▶ [Task to carry out]:
Reproduce the part of the SB 54 commentary that runs from "Crime is often" up to and including "by being deported.".

#### Document section

As a member of the Southeast Asian American community, it is excruciatingly painful to listen to arguments against SB 54 that inherently criminalize the existence of undocumented immigrants. Undocumented immigrants aren’t just crossing the border to seek better lives, they’re crossing the entire ocean. It is factually untrue that all undocumented immigrants come into the country via the southern border of the United States.

The undocumented population in the United States is not exclusively composed of people from Mexico, Central America and South America. Data aggregated by the AAPI Data program at the University of California, Riverside reveals that 20 percent of undocumented immigrants residing in California are from Asia. From 2000 to 2011, the nationwide undocumented population originating from the Philippines grew by 35 percent, and the undocumented population originating from Vietnam increased by 10 percent. While the Asian immigrant population has been granted the most amount of green cards compared to other immigrant populations, it’s also important to note that the vast majority of green card holders from Asia are from China and India, suggesting that Southeast Asian immigrants are perhaps more likely to be undocumented. These statistics demonstrate that – contrary to popular belief on who constitutes the subject population – whatever results from both the state and local debate on undocumented immigrants will deeply impact more immigrant communities than just one.

Crime is often cited as a primary factor in the concern over “sanctuary city” status. However, the sizable Southeast Asian undocumented population defies this concern – and so do most undocumented immigrants in general. According to the Southeast Asia Resource Action Center, upwards of 2,000 Southeast Asian refugees have been deported, many for nonviolent crimes committed when they were young that they’ve already served sentences for. These 2,000 that have been deported are a fraction of the 15,000 Southeast Asian refugees who have been served final deportation orders, including those who hold green cards. They’ve been imprisoned for as long as the courts have demanded they be punished via incarceration, and yet the public still demands that they be further punished by being deported.

########
#### Listed entries

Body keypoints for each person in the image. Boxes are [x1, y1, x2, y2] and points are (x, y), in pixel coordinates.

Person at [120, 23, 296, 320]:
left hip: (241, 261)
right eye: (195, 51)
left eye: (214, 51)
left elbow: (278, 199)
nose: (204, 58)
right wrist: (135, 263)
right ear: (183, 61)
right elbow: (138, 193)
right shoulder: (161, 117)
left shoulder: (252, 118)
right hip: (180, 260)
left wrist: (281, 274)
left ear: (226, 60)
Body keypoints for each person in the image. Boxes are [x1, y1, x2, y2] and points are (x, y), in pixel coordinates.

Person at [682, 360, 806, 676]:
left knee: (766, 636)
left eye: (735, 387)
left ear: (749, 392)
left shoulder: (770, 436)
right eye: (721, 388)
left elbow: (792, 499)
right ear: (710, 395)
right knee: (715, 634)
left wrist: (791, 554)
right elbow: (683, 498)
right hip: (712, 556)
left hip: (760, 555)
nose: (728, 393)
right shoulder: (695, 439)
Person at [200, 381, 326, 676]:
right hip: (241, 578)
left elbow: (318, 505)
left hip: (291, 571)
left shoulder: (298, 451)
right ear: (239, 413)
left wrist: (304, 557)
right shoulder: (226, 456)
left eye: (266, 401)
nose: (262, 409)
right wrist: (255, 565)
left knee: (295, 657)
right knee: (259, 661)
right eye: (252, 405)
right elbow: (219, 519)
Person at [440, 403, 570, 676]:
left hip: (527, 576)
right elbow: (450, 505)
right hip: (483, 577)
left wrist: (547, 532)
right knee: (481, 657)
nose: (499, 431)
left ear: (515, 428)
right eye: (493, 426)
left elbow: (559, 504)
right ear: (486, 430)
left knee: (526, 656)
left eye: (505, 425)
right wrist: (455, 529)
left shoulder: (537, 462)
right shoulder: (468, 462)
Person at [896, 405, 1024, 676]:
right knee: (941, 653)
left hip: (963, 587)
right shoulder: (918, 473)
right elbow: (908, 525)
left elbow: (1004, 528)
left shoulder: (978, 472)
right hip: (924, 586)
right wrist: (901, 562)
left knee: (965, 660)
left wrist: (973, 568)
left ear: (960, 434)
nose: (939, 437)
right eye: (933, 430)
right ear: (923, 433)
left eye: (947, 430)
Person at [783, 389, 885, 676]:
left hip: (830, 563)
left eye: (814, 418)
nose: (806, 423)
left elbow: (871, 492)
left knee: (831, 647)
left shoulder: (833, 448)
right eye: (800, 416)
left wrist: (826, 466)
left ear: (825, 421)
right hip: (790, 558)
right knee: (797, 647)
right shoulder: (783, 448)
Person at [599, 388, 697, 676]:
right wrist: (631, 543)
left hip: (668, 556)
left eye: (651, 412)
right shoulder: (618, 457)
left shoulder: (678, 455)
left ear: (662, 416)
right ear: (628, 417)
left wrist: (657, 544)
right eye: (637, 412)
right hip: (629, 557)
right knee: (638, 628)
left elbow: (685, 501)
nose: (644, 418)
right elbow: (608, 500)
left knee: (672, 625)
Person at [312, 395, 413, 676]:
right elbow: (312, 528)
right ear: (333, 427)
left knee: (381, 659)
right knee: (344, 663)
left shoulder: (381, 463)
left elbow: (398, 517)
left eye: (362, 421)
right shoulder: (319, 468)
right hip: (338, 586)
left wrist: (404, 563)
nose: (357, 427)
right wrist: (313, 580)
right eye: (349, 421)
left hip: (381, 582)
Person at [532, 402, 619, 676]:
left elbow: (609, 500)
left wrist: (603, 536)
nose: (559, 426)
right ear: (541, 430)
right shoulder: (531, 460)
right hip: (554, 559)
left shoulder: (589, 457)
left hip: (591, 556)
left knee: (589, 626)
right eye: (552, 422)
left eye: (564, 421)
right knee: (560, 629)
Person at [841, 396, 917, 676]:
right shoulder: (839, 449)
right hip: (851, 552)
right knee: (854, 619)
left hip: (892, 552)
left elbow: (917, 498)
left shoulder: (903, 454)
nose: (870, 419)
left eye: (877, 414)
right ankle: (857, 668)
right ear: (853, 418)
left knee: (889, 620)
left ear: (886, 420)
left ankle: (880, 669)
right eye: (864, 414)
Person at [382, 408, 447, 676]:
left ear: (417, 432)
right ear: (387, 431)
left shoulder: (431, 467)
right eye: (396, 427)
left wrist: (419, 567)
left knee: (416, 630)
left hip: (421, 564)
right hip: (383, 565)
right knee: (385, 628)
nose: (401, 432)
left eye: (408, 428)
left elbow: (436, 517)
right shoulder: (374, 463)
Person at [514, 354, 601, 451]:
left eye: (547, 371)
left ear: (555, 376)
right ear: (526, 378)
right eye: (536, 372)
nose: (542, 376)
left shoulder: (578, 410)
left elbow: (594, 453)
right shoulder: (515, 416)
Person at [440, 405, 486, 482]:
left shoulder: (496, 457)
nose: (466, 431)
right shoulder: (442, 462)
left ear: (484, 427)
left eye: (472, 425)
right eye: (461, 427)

########

▶ [Response area]:
Crime is often cited as a primary factor in the concern over “sanctuary city” status. However, the sizable Southeast Asian undocumented population defies this concern – and so do most undocumented immigrants in general. According to the Southeast Asia Resource Action Center, upwards of 2,000 Southeast Asian refugees have been deported, many for nonviolent crimes committed when they were young that they’ve already served sentences for. These 2,000 that have been deported are a fraction of the 15,000 Southeast Asian refugees who have been served final deportation orders, including those who hold green cards. They’ve been imprisoned for as long as the courts have demanded they be punished via incarceration, and yet the public still demands that they be further punished by being deported.